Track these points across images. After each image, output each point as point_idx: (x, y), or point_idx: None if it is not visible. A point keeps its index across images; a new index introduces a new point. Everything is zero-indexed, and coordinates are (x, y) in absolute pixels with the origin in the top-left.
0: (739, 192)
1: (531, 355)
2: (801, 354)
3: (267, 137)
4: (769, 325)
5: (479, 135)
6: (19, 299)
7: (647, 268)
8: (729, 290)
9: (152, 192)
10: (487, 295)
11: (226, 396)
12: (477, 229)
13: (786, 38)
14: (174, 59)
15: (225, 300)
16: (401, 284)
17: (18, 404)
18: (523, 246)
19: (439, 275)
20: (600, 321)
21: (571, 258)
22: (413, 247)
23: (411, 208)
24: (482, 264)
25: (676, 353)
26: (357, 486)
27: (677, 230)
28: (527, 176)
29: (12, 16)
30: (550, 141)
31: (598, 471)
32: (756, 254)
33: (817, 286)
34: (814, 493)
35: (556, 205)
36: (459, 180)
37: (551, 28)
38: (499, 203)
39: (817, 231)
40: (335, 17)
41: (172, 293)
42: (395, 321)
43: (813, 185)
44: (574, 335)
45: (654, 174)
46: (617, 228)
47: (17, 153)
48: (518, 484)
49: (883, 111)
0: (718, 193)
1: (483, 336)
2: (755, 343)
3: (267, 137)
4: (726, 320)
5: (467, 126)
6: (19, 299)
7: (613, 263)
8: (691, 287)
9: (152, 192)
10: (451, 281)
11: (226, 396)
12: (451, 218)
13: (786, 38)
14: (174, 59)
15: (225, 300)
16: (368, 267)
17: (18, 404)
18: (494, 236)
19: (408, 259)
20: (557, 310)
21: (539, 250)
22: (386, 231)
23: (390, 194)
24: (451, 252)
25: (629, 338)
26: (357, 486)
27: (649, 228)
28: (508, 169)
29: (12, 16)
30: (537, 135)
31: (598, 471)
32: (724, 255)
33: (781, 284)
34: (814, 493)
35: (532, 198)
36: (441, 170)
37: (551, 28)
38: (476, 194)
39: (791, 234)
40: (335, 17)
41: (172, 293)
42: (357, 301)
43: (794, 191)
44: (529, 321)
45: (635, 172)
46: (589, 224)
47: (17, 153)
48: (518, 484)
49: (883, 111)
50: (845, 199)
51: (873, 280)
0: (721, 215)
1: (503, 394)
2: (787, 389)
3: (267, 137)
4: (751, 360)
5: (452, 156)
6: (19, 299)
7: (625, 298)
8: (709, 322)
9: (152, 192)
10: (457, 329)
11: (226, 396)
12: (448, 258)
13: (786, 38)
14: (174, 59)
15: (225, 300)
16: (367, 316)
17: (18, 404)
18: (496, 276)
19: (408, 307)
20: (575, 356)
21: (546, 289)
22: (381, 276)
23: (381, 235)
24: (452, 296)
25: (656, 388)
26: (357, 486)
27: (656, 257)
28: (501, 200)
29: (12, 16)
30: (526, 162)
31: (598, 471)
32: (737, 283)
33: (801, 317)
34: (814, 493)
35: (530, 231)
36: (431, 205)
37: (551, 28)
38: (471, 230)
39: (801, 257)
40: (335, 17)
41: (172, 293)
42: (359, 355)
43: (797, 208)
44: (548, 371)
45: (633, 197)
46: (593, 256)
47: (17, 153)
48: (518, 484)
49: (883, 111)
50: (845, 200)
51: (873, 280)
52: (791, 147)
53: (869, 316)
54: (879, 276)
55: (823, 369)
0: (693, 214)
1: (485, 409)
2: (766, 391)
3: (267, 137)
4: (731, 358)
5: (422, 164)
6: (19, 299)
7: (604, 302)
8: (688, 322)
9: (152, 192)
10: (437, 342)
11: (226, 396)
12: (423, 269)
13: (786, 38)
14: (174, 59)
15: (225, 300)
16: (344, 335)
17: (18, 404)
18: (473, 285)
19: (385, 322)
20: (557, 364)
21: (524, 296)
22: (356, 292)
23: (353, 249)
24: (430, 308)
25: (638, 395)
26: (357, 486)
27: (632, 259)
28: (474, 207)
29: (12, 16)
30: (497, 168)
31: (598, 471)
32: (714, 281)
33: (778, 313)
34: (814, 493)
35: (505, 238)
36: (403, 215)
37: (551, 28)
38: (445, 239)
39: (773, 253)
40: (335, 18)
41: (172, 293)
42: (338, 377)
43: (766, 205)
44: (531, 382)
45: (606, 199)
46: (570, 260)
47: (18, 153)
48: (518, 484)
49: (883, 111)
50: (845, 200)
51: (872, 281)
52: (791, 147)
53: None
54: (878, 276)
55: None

*-*-*

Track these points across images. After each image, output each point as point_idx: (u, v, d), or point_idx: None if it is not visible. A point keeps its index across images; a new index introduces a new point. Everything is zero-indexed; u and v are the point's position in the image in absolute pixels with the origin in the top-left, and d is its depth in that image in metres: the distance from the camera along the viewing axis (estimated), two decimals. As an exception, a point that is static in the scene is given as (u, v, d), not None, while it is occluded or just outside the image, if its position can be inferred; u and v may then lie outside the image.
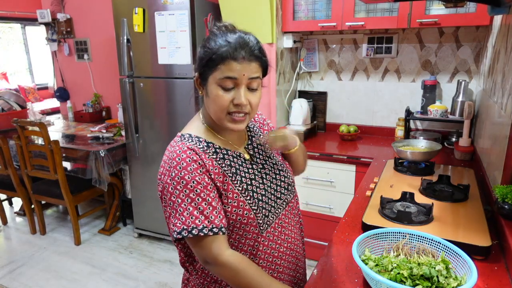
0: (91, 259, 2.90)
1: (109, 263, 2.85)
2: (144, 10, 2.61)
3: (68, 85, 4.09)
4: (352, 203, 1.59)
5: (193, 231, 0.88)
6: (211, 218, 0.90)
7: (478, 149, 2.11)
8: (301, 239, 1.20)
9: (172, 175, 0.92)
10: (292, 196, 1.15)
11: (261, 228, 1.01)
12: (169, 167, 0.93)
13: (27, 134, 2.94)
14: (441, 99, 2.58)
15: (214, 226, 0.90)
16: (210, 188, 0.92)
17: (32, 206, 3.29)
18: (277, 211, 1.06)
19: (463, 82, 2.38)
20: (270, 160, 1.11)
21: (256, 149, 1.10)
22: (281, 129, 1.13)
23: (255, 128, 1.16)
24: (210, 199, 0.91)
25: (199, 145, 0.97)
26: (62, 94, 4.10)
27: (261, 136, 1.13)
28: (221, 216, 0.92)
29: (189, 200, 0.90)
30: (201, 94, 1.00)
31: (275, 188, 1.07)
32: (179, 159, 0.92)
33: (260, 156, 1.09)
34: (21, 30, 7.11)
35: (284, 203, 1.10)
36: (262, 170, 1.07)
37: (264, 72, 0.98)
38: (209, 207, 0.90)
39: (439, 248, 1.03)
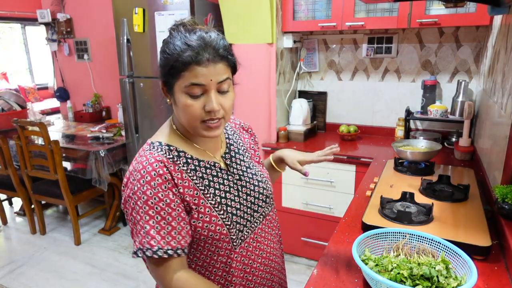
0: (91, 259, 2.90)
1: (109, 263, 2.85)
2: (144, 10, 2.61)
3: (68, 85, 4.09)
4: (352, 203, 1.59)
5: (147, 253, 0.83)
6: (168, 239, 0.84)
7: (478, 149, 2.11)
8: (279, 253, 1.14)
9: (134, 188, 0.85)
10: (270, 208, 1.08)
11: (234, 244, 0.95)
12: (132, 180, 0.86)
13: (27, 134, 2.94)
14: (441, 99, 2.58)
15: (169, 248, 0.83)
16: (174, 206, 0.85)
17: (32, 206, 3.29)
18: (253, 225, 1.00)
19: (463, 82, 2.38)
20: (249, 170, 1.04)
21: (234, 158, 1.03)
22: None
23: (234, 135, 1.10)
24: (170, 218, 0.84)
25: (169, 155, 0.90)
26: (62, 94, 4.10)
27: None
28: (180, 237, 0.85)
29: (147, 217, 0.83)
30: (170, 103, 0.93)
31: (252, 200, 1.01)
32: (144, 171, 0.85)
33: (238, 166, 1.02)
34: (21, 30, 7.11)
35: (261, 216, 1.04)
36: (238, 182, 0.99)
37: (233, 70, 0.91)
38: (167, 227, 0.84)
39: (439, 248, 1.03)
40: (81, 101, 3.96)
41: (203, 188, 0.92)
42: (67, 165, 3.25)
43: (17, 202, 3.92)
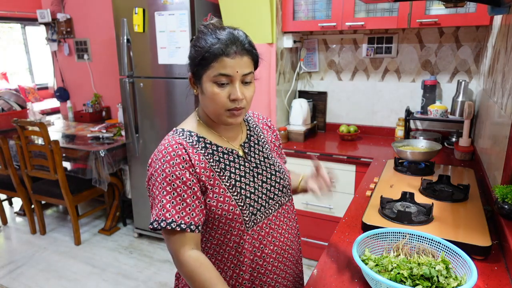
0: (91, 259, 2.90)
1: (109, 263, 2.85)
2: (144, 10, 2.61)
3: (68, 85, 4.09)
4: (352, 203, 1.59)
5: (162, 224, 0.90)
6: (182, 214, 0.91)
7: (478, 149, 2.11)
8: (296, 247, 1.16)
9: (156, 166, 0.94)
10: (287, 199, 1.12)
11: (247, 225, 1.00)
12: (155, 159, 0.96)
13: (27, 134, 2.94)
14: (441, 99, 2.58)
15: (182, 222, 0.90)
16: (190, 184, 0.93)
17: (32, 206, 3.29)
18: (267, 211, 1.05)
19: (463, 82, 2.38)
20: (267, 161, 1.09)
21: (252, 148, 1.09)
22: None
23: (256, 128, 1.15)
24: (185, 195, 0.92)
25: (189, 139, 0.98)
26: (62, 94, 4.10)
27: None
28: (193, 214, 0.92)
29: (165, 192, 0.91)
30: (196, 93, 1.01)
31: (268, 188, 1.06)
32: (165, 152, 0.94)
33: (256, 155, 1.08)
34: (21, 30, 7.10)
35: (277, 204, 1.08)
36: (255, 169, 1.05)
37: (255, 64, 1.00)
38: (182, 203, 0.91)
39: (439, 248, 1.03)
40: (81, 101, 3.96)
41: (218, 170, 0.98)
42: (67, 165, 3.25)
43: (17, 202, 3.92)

*-*-*

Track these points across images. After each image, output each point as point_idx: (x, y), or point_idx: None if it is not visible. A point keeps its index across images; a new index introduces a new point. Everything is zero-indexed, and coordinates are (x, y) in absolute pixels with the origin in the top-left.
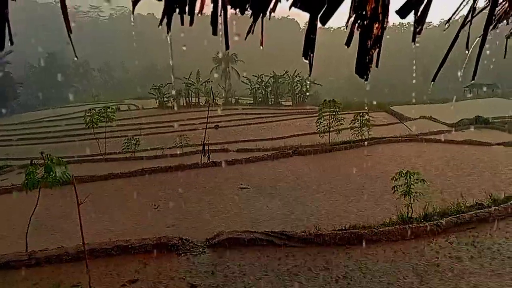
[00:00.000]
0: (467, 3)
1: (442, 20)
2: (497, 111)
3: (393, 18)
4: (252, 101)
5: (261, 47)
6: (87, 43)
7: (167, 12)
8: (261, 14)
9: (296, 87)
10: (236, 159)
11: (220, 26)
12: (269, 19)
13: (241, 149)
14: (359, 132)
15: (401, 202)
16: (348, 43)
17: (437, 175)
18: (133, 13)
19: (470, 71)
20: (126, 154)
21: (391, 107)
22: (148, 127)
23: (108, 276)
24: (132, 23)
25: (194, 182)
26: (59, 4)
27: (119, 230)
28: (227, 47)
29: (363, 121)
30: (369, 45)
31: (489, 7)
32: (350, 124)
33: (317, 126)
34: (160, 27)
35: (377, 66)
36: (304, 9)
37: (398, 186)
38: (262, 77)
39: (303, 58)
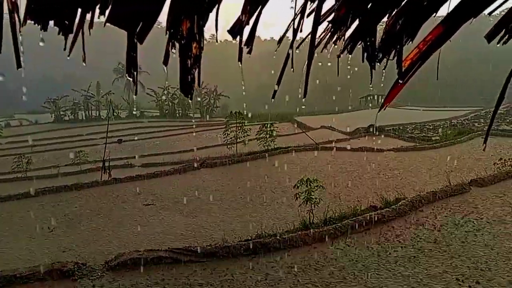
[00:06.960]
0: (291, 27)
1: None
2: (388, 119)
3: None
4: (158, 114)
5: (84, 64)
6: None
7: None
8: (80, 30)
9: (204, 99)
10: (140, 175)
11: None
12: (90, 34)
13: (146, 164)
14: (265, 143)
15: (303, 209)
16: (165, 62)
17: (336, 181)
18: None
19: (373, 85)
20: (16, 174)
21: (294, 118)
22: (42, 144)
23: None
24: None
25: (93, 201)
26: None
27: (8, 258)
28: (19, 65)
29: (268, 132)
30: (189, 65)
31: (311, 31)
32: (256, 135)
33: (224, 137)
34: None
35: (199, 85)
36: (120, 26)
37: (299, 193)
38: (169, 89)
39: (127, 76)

*-*-*

• **Exercise brief**:
Where the listing above has a line with "38: (499, 203)", start there, and output every line exactly through the line with "54: (879, 276)", which is also included.

• **Solution to the exercise**:
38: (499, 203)
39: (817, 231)
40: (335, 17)
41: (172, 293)
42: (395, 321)
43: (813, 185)
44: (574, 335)
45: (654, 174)
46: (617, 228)
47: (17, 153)
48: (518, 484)
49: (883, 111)
0: (718, 193)
1: (483, 336)
2: (755, 343)
3: (267, 137)
4: (726, 320)
5: (467, 126)
6: (19, 299)
7: (613, 263)
8: (691, 287)
9: (152, 192)
10: (451, 281)
11: (226, 396)
12: (451, 218)
13: (786, 38)
14: (174, 59)
15: (225, 300)
16: (368, 267)
17: (18, 404)
18: (494, 236)
19: (408, 259)
20: (557, 310)
21: (539, 250)
22: (386, 231)
23: (390, 194)
24: (451, 252)
25: (629, 338)
26: (357, 486)
27: (649, 228)
28: (508, 169)
29: (12, 16)
30: (537, 135)
31: (598, 471)
32: (724, 255)
33: (781, 284)
34: (814, 493)
35: (532, 198)
36: (441, 170)
37: (551, 28)
38: (476, 194)
39: (791, 234)
40: (335, 17)
41: (172, 293)
42: (357, 301)
43: (794, 191)
44: (529, 321)
45: (635, 172)
46: (589, 224)
47: (17, 153)
48: (518, 484)
49: (883, 111)
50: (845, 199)
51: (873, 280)
0: (721, 215)
1: (503, 394)
2: (787, 389)
3: (267, 137)
4: (751, 360)
5: (452, 156)
6: (19, 299)
7: (625, 298)
8: (709, 322)
9: (152, 192)
10: (457, 329)
11: (226, 396)
12: (448, 258)
13: (786, 38)
14: (174, 59)
15: (225, 300)
16: (367, 316)
17: (18, 404)
18: (496, 276)
19: (408, 307)
20: (575, 356)
21: (546, 289)
22: (381, 276)
23: (381, 235)
24: (452, 296)
25: (656, 388)
26: (357, 486)
27: (656, 257)
28: (501, 200)
29: (12, 16)
30: (526, 162)
31: (598, 471)
32: (737, 283)
33: (801, 317)
34: (814, 493)
35: (530, 231)
36: (431, 205)
37: (551, 28)
38: (471, 230)
39: (801, 257)
40: (335, 17)
41: (172, 293)
42: (359, 355)
43: (797, 208)
44: (548, 371)
45: (633, 197)
46: (593, 256)
47: (17, 153)
48: (518, 484)
49: (883, 111)
50: (845, 200)
51: (873, 280)
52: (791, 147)
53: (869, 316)
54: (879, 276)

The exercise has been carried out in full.